ABOUT THIS EXERCISE
Below are the records. Reproduce the line that contains "439 699 9805" and every line after it to the end, exactly and alone.

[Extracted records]

━━━━━━━━━━

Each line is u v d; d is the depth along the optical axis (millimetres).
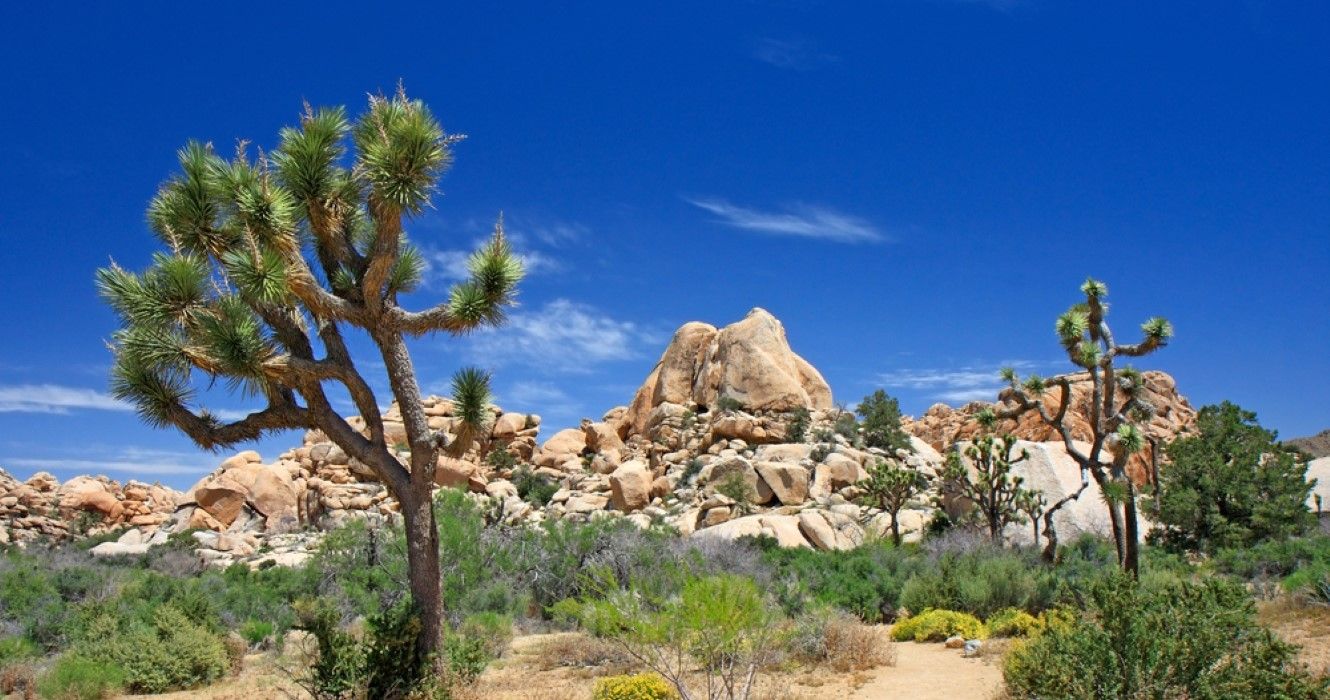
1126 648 6516
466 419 11453
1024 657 8359
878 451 43125
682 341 55281
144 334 10086
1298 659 9500
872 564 20172
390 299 10977
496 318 10953
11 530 37031
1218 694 6188
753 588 7863
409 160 10242
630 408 57312
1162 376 50719
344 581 20609
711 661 7809
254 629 16359
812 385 52781
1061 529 26906
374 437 10797
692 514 35188
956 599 16047
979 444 23969
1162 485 27844
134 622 14250
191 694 12164
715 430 45094
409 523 10664
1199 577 16281
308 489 40594
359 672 10062
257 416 10773
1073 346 17344
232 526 38625
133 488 42875
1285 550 19188
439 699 9805
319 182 10922
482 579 20625
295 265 10414
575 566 20547
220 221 10945
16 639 14391
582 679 11477
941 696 9391
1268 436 28484
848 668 11297
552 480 45781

━━━━━━━━━━

EXERCISE RESULT
439 699 9805
319 182 10922
482 579 20625
295 265 10414
575 566 20547
220 221 10945
16 639 14391
582 679 11477
941 696 9391
1268 436 28484
848 668 11297
552 480 45781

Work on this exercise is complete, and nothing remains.